Extracted information »
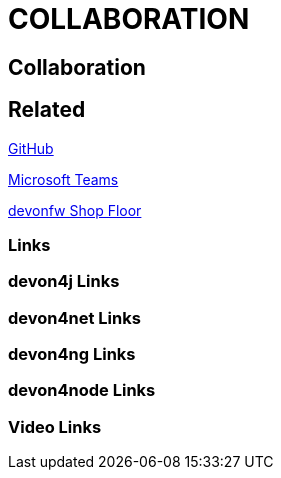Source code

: = COLLABORATION

[.directory]
== Collaboration

[.links-to-files]
== Related

<<github.html#, GitHub>>

<<microsoft-teams.html#, Microsoft Teams>>

<<devonfw-shop-floor.html#, devonfw Shop Floor>>

[.common-links]
=== Links

[.devon4j-links]
=== devon4j Links

[.devon4net-links]
=== devon4net Links

[.devon4ng-links]
=== devon4ng Links

[.devon4node-links]
=== devon4node Links

[.videos-links]
=== Video Links

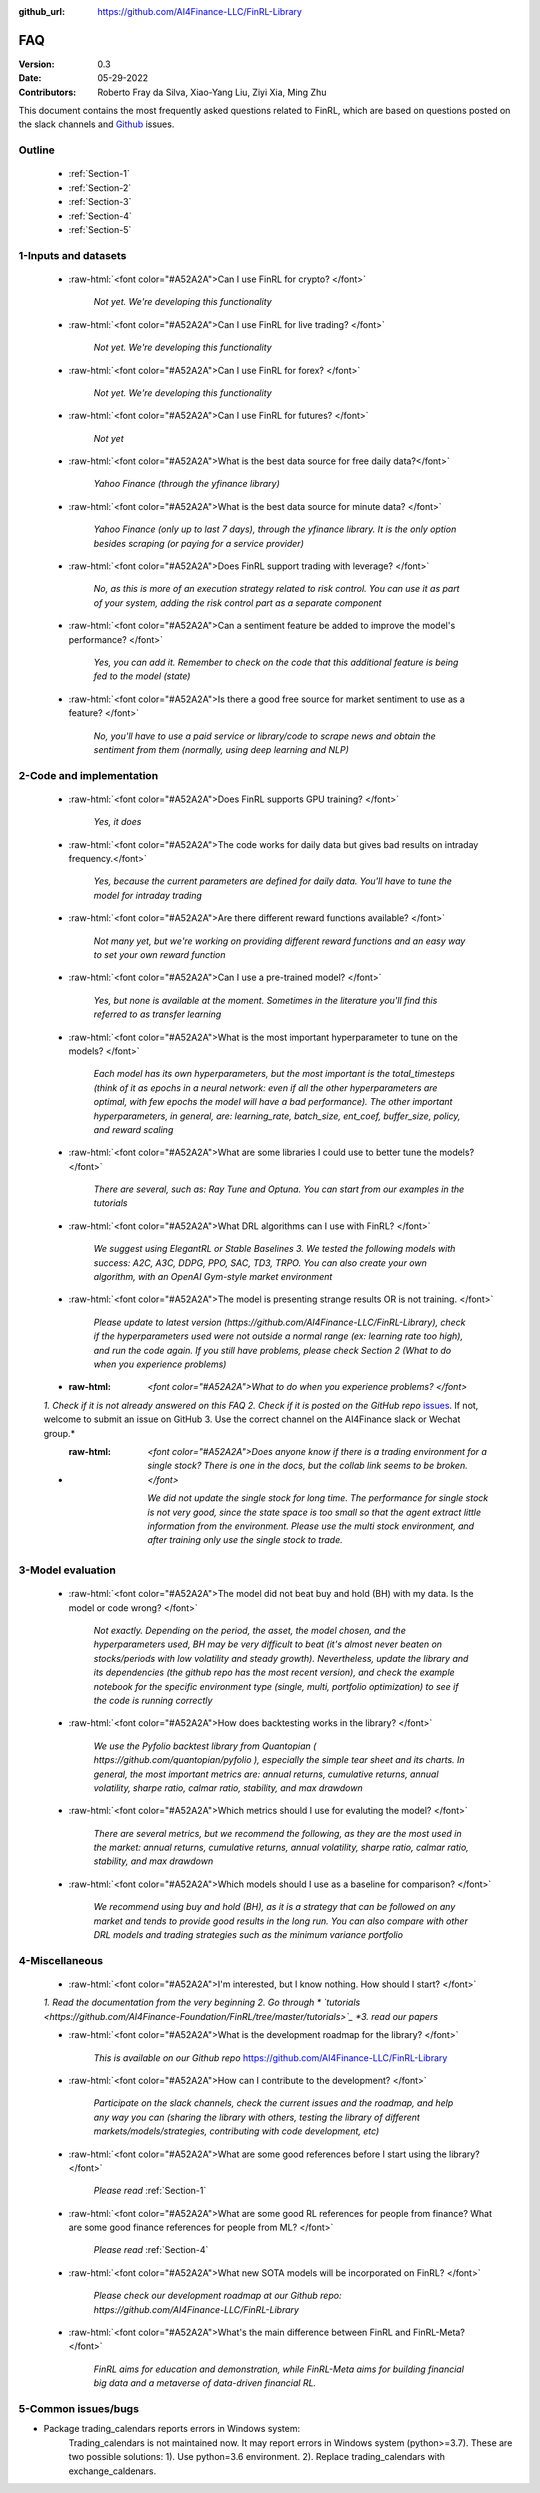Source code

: :github_url: https://github.com/AI4Finance-LLC/FinRL-Library

=============================
FAQ
=============================

:Version: 0.3
:Date: 05-29-2022
:Contributors: Roberto Fray da Silva, Xiao-Yang Liu, Ziyi Xia, Ming Zhu


This document contains the most frequently asked questions related to FinRL, which are based on questions posted on the slack channels and Github_ issues.

.. _Github: https://github.com/AI4Finance-Foundation/FinRL


Outline
==================

    - :ref:`Section-1`

    - :ref:`Section-2`

    - :ref:`Section-3`

    - :ref:`Section-4`

    - :ref:`Section-5`


.. _Section-1:

1-Inputs and datasets
========================================================================

	.. role:: raw-html(raw)
	   :format: html

    - :raw-html:`<font color="#A52A2A">Can I use FinRL for crypto? </font>`

	*Not yet. We're developing this functionality*

    - :raw-html:`<font color="#A52A2A">Can I use FinRL for live trading?  </font>`

	*Not yet. We're developing this functionality*

    - :raw-html:`<font color="#A52A2A">Can I use FinRL for forex? </font>`

	*Not yet. We're developing this functionality*

    - :raw-html:`<font color="#A52A2A">Can I use FinRL for futures? </font>`

	*Not yet*

    -  :raw-html:`<font color="#A52A2A">What is the best data source for free daily data?</font>`

	*Yahoo Finance (through the yfinance library)*

    - :raw-html:`<font color="#A52A2A">What is the best data source for minute data? </font>`

	*Yahoo Finance (only up to last 7 days), through the yfinance library. It is the only option besides scraping (or paying for a service provider)*

    - :raw-html:`<font color="#A52A2A">Does FinRL support trading with leverage? </font>`

	*No, as this is more of an execution strategy related to risk control. You can use it as part of your system, adding the risk control part as a separate component*

    - :raw-html:`<font color="#A52A2A">Can a sentiment feature be added to improve the model's performance? </font>`

	*Yes, you can add it. Remember to check on the code that this additional feature is being fed to the model (state)*

    - :raw-html:`<font color="#A52A2A">Is there a good free source for market sentiment to use as a feature?  </font>`

	*No, you'll have to use a paid service or library/code to scrape news and obtain the sentiment from them (normally, using deep learning and NLP)*

.. _Section-2:

2-Code and implementation
========================================================================

	.. role:: raw-html(raw)
	   :format: html

    - :raw-html:`<font color="#A52A2A">Does FinRL supports GPU training?  </font>`

	*Yes, it does*

    - :raw-html:`<font color="#A52A2A">The code works for daily data but gives bad results on intraday frequency.</font>`

	*Yes, because the current parameters are defined for daily data. You'll have to tune the model for intraday trading*

    - :raw-html:`<font color="#A52A2A">Are there different reward functions available? </font>`

	*Not many yet, but we're working on providing different reward functions and an easy way to set your own reward function*

    - :raw-html:`<font color="#A52A2A">Can I use a pre-trained model?  </font>`

	*Yes, but none is available at the moment. Sometimes in the literature you'll find this referred to as transfer learning*

    - :raw-html:`<font color="#A52A2A">What is the most important hyperparameter to tune on the models?  </font>`

	*Each model has its own hyperparameters, but the most important is the total_timesteps (think of it as epochs in a neural network: even if all the other hyperparameters are optimal, with few epochs the model will have a bad performance). The other important hyperparameters, in general, are: learning_rate, batch_size, ent_coef, buffer_size, policy, and reward scaling*

    - :raw-html:`<font color="#A52A2A">What are some libraries I could use to better tune the models? </font>`

	*There are several, such as: Ray Tune and Optuna. You can start from our examples in the tutorials*

    - :raw-html:`<font color="#A52A2A">What DRL algorithms can I use with FinRL?  </font>`

	*We suggest using ElegantRL or Stable Baselines 3. We tested the following models with success: A2C, A3C, DDPG, PPO, SAC, TD3, TRPO. You can also create your own algorithm, with an OpenAI Gym-style market environment*

    - :raw-html:`<font color="#A52A2A">The model is presenting strange results OR is not training.   </font>`

	*Please update to latest version (https://github.com/AI4Finance-LLC/FinRL-Library), check if the hyperparameters used were not outside a normal range (ex: learning rate too high), and run the code again. If you still have problems, please check Section 2 (What to do when you experience problems)*

    - :raw-html: `<font color="#A52A2A">What to do when you experience problems? </font>`

    *1. Check if it is not already answered on this FAQ 2. Check if it is posted on the GitHub repo* `issues <https://github.com/AI4Finance-LLC/FinRL-Library/issues>`_. If not, welcome to submit an issue on GitHub 3. Use the correct channel on the AI4Finance slack or Wechat group.*

    - :raw-html: `<font color="#A52A2A">Does anyone know if there is a trading environment for a single stock? There is one in the docs, but the collab link seems to be broken. </font>`

        *We did not update the single stock for long time. The performance for single stock is not very good, since the state space is too small so that the agent extract little information from the environment. Please use the multi stock environment, and after training only use the single stock to trade.*


.. _Section-3:

3-Model evaluation
========================================================================

	.. role:: raw-html(raw)
	   :format: html

    - :raw-html:`<font color="#A52A2A">The model did not beat buy and hold (BH) with my data. Is the model or code wrong?  </font>`

	*Not exactly. Depending on the period, the asset, the model chosen, and the hyperparameters used, BH may be very difficult to beat (it's almost never beaten on stocks/periods with low volatility and steady growth). Nevertheless, update the library and its dependencies (the github repo has the most recent version), and check the example notebook for the specific environment type (single, multi, portfolio optimization) to see if the code is running correctly*

    - :raw-html:`<font color="#A52A2A">How does backtesting works in the library?  </font>`

	*We use the Pyfolio backtest library from Quantopian ( https://github.com/quantopian/pyfolio ), especially the simple tear sheet and its charts. In general, the most important metrics are: annual returns, cumulative returns, annual volatility, sharpe ratio, calmar ratio, stability, and max drawdown*

    - :raw-html:`<font color="#A52A2A">Which metrics should I use for evaluting the model?  </font>`

	*There are several metrics, but we recommend the following, as they are the most used in the market: annual returns, cumulative returns, annual volatility, sharpe ratio, calmar ratio, stability, and max drawdown*

    - :raw-html:`<font color="#A52A2A">Which models should I use as a baseline for comparison?  </font>`

	*We recommend using buy and hold (BH), as it is a strategy that can be followed on any market and tends to provide good results in the long run. You can also compare with other DRL models and trading strategies such as the minimum variance portfolio*

.. _Section-4:

4-Miscellaneous
========================================================================

	.. role:: raw-html(raw)
	   :format: html

    - :raw-html:`<font color="#A52A2A">I'm interested, but I know nothing. How should I start? </font>`

    *1. Read the documentation from the very beginning 2. Go through * `tutorials <https://github.com/AI4Finance-Foundation/FinRL/tree/master/tutorials>`_ *3. read our papers*

    - :raw-html:`<font color="#A52A2A">What is the development roadmap for the library?  </font>`

	*This is available on our Github repo* https://github.com/AI4Finance-LLC/FinRL-Library

    - :raw-html:`<font color="#A52A2A">How can I contribute to the development?  </font>`

	*Participate on the slack channels, check the current issues and the roadmap, and help any way you can (sharing the library with others, testing the library of different markets/models/strategies, contributing with code development, etc)*

    - :raw-html:`<font color="#A52A2A">What are some good references before I start using the library?  </font>`

	*Please read* :ref:`Section-1`

    - :raw-html:`<font color="#A52A2A">What are some good RL references for people from finance? What are some good finance references for people from ML? </font>`

	*Please read* :ref:`Section-4`

    - :raw-html:`<font color="#A52A2A">What new SOTA models will be incorporated on FinRL?  </font>`

	*Please check our development roadmap at our Github repo: https://github.com/AI4Finance-LLC/FinRL-Library*

    - :raw-html:`<font color="#A52A2A">What's the main difference between FinRL and FinRL-Meta?  </font>`

	*FinRL aims for education and demonstration, while FinRL-Meta aims for building financial big data and a metaverse of data-driven financial RL.*

.. _Section-5:

5-Common issues/bugs
====================================
- Package trading_calendars reports errors in Windows system:\
    Trading_calendars is not maintained now. It may report errors in Windows system (python>=3.7). These are two possible solutions: 1). Use python=3.6 environment. 2). Replace trading_calendars with exchange_caldenars.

What the task requires » What is needed is an exact copy of the lines above, from the one containing "use the Pyfolio" through the one containing "code development, etc)*", with nothing added.

Finished task »
	*We use the Pyfolio backtest library from Quantopian ( https://github.com/quantopian/pyfolio ), especially the simple tear sheet and its charts. In general, the most important metrics are: annual returns, cumulative returns, annual volatility, sharpe ratio, calmar ratio, stability, and max drawdown*

    - :raw-html:`<font color="#A52A2A">Which metrics should I use for evaluting the model?  </font>`

	*There are several metrics, but we recommend the following, as they are the most used in the market: annual returns, cumulative returns, annual volatility, sharpe ratio, calmar ratio, stability, and max drawdown*

    - :raw-html:`<font color="#A52A2A">Which models should I use as a baseline for comparison?  </font>`

	*We recommend using buy and hold (BH), as it is a strategy that can be followed on any market and tends to provide good results in the long run. You can also compare with other DRL models and trading strategies such as the minimum variance portfolio*

.. _Section-4:

4-Miscellaneous
========================================================================

	.. role:: raw-html(raw)
	   :format: html

    - :raw-html:`<font color="#A52A2A">I'm interested, but I know nothing. How should I start? </font>`

    *1. Read the documentation from the very beginning 2. Go through * `tutorials <https://github.com/AI4Finance-Foundation/FinRL/tree/master/tutorials>`_ *3. read our papers*

    - :raw-html:`<font color="#A52A2A">What is the development roadmap for the library?  </font>`

	*This is available on our Github repo* https://github.com/AI4Finance-LLC/FinRL-Library

    - :raw-html:`<font color="#A52A2A">How can I contribute to the development?  </font>`

	*Participate on the slack channels, check the current issues and the roadmap, and help any way you can (sharing the library with others, testing the library of different markets/models/strategies, contributing with code development, etc)*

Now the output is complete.